Problem requirements
What's needed is a word-for-word retyping of the entries below, pictures omitted.

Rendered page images

+++++

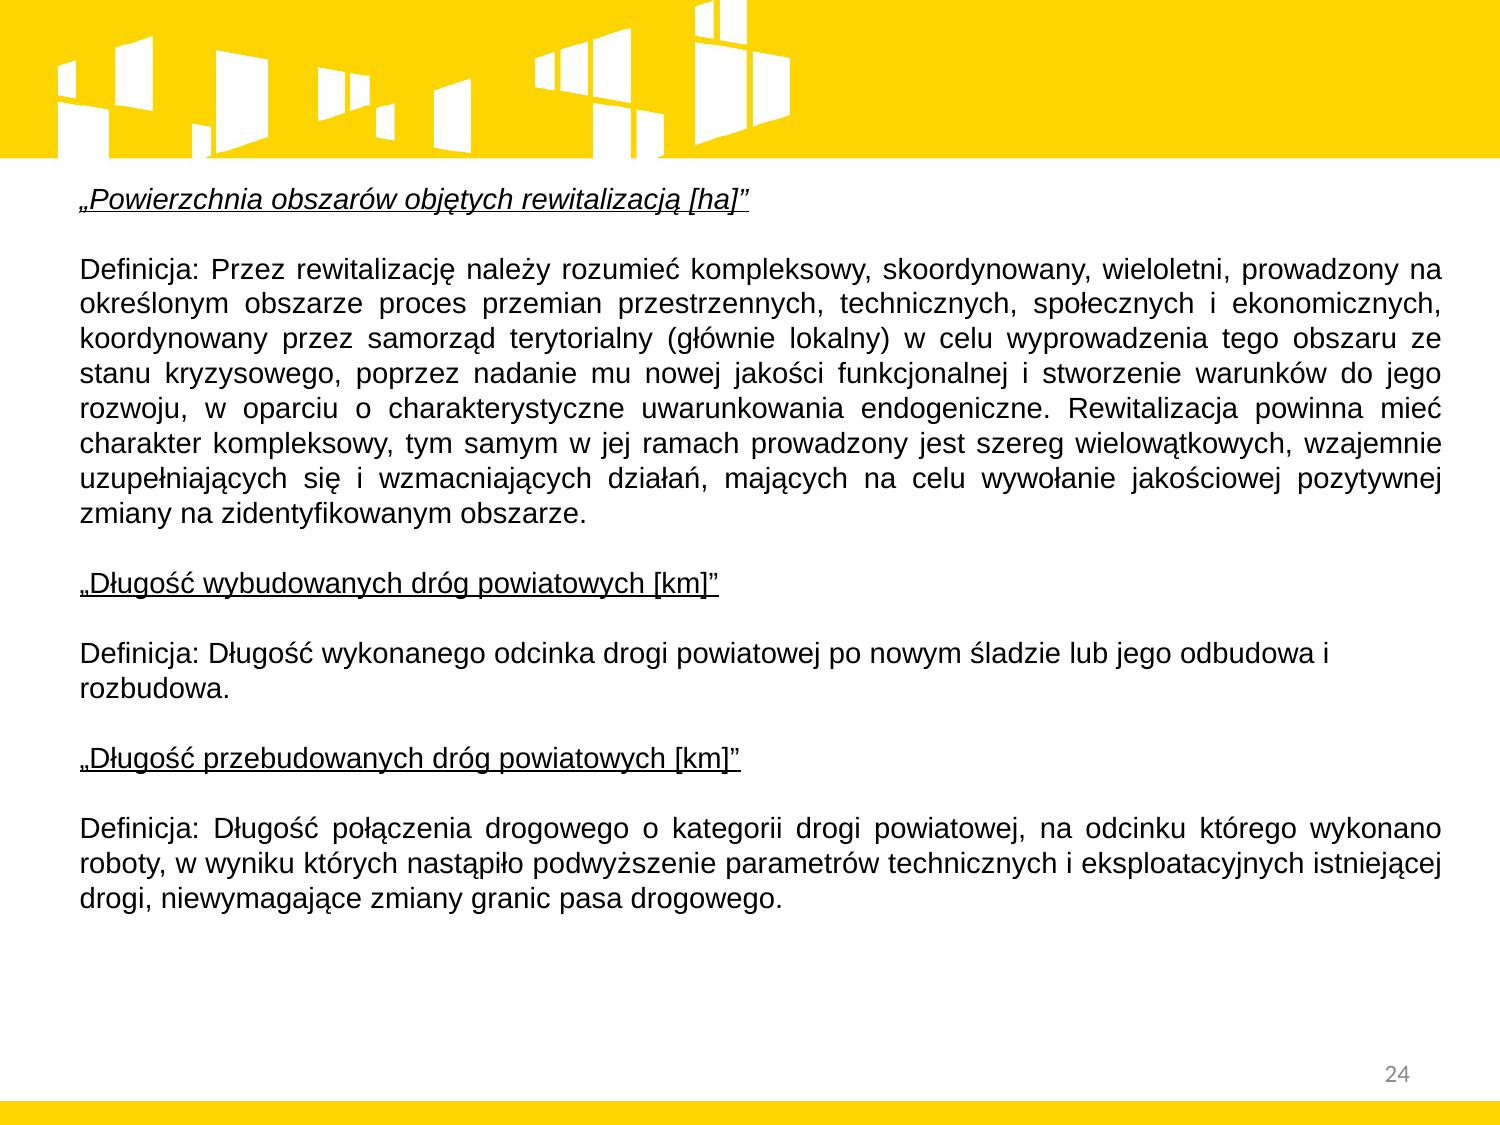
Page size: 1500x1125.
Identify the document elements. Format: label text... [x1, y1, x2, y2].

picture [0, 0, 1500, 1125]
text_box „Powierzchnia obszarów objętych rewitalizacją [ha]” Definicja: Przez rewitalizację należy rozumieć kompleksowy, skoordynowany, wieloletni, prowadzony na określonym obszarze proces przemian przestrzennych, technicznych, społecznych i ekonomicznych, koordynowany przez samorząd terytorialny (głównie lokalny) w celu wyprowadzenia tego obszaru ze stanu kryzysowego, poprzez nadanie mu nowej jakości funkcjonalnej i stworzenie warunków do jego rozwoju, w oparciu o charakterystyczne uwarunkowania endogeniczne. Rewitalizacja powinna mieć charakter kompleksowy, tym samym w jej ramach prowadzony jest szereg wielowątkowych, wzajemnie uzupełniających się i wzmacniających działań, mających na celu wywołanie jakościowej pozytywnej zmiany na zidentyfikowanym obszarze. „Długość wybudowanych dróg powiatowych [km]” Definicja: Długość wykonanego odcinka drogi powiatowej po nowym śladzie lub jego odbudowa i rozbudowa. „Długość przebudowanych dróg powiatowych [km]” Definicja: Długość połączenia drogowego o kategorii drogi powiatowej, na odcinku którego wykonano roboty, w wyniku których nastąpiło podwyższenie parametrów technicznych i eksploatacyjnych istniejącej drogi, niewymagające zmiany granic pasa drogowego. [64, 172, 1459, 1027]
slide_number 24 [1074, 1042, 1425, 1103]
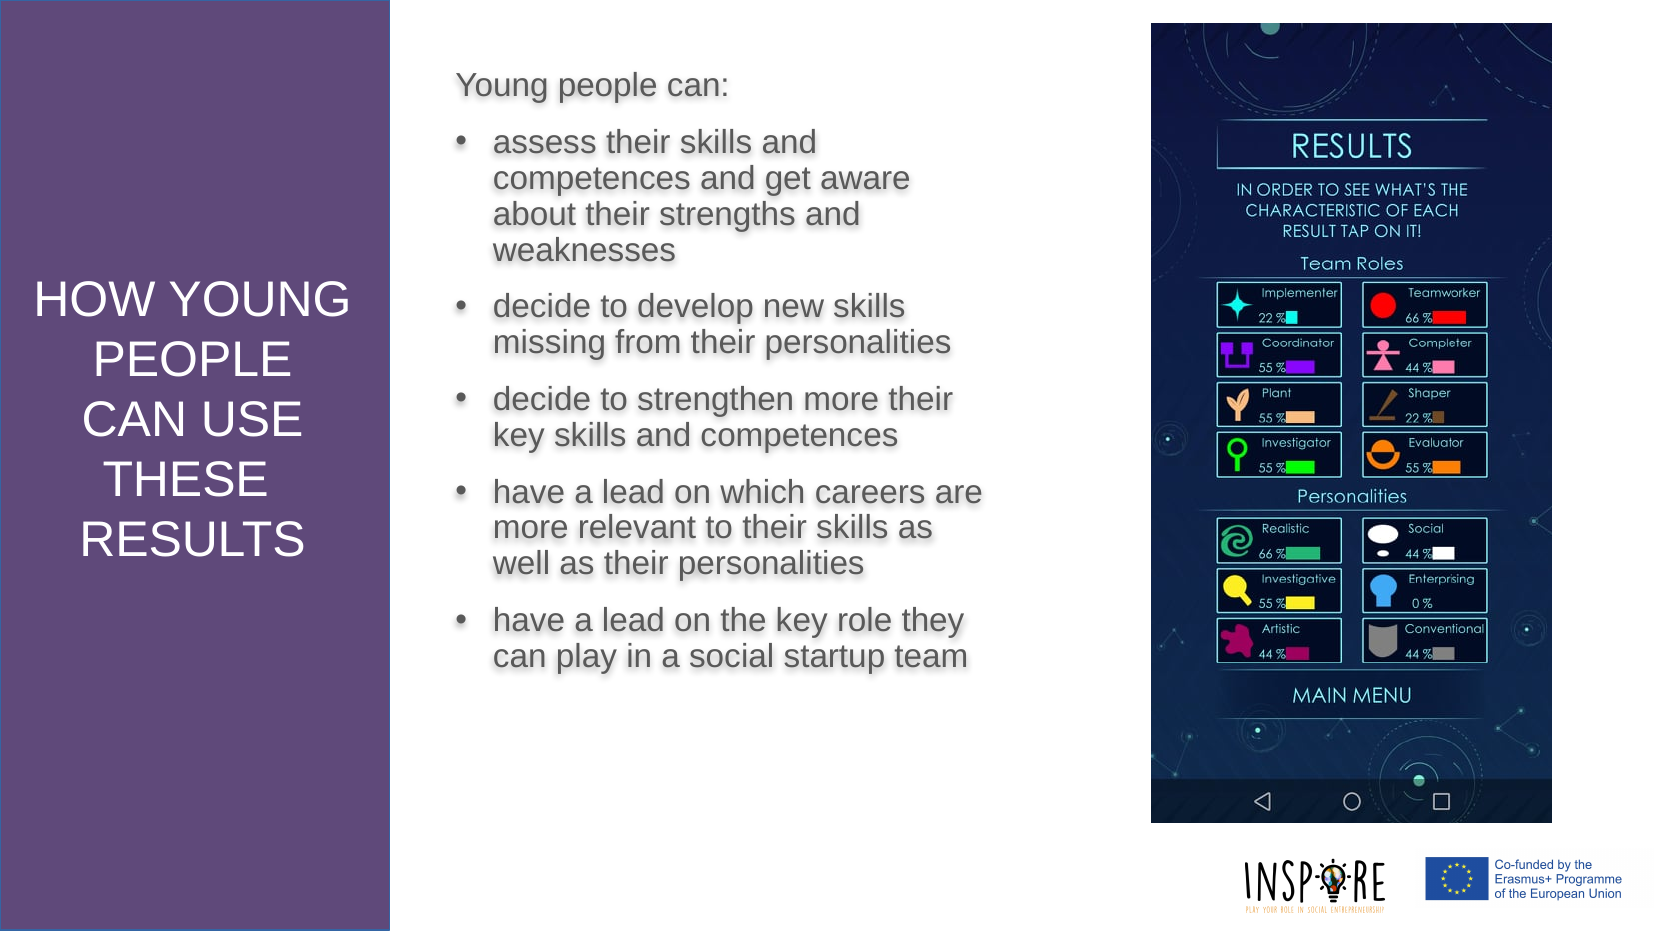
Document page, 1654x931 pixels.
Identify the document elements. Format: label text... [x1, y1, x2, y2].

text_box Young people can: assess their skills and competences and get aware about their strengths and weaknesses decide to develop new skills missing from their personalities decide to strengthen more their key skills and competences have a lead on which careers are more relevant to their skills as well as their personalities have a lead on the key role they can play in a social startup team [440, 60, 1005, 888]
text_box HOW YOUNG PEOPLE CAN USE THESE RESULTS [0, 386, 388, 447]
picture [1151, 23, 1552, 823]
picture [1414, 848, 1654, 908]
picture [1239, 857, 1390, 917]
text_box [0, 0, 390, 930]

+++++

Final answer
Page size: 1500x1125.
Identify the document elements. Format: label text... [x1, y1, x2, y2].

picture [0, 0, 1500, 1125]
text_box „Powierzchnia obszarów objętych rewitalizacją [ha]” Definicja: Przez rewitalizację należy rozumieć kompleksowy, skoordynowany, wieloletni, prowadzony na określonym obszarze proces przemian przestrzennych, technicznych, społecznych i ekonomicznych, koordynowany przez samorząd terytorialny (głównie lokalny) w celu wyprowadzenia tego obszaru ze stanu kryzysowego, poprzez nadanie mu nowej jakości funkcjonalnej i stworzenie warunków do jego rozwoju, w oparciu o charakterystyczne uwarunkowania endogeniczne. Rewitalizacja powinna mieć charakter kompleksowy, tym samym w jej ramach prowadzony jest szereg wielowątkowych, wzajemnie uzupełniających się i wzmacniających działań, mających na celu wywołanie jakościowej pozytywnej zmiany na zidentyfikowanym obszarze. „Długość wybudowanych dróg powiatowych [km]” Definicja: Długość wykonanego odcinka drogi powiatowej po nowym śladzie lub jego odbudowa i rozbudowa. „Długość przebudowanych dróg powiatowych [km]” Definicja: Długość połączenia drogowego o kategorii drogi powiatowej, na odcinku którego wykonano roboty, w wyniku których nastąpiło podwyższenie parametrów technicznych i eksploatacyjnych istniejącej drogi, niewymagające zmiany granic pasa drogowego. [64, 172, 1459, 1027]
slide_number 24 [1074, 1042, 1425, 1103]
Document page, 1654x931 pixels.
Identify the document elements. Format: label text... [x1, y1, x2, y2].

text_box Young people can: assess their skills and competences and get aware about their strengths and weaknesses decide to develop new skills missing from their personalities decide to strengthen more their key skills and competences have a lead on which careers are more relevant to their skills as well as their personalities have a lead on the key role they can play in a social startup team [440, 60, 1005, 888]
text_box HOW YOUNG PEOPLE CAN USE THESE RESULTS [0, 386, 388, 447]
picture [1151, 23, 1552, 823]
picture [1414, 848, 1654, 908]
picture [1239, 857, 1390, 917]
text_box [0, 0, 390, 930]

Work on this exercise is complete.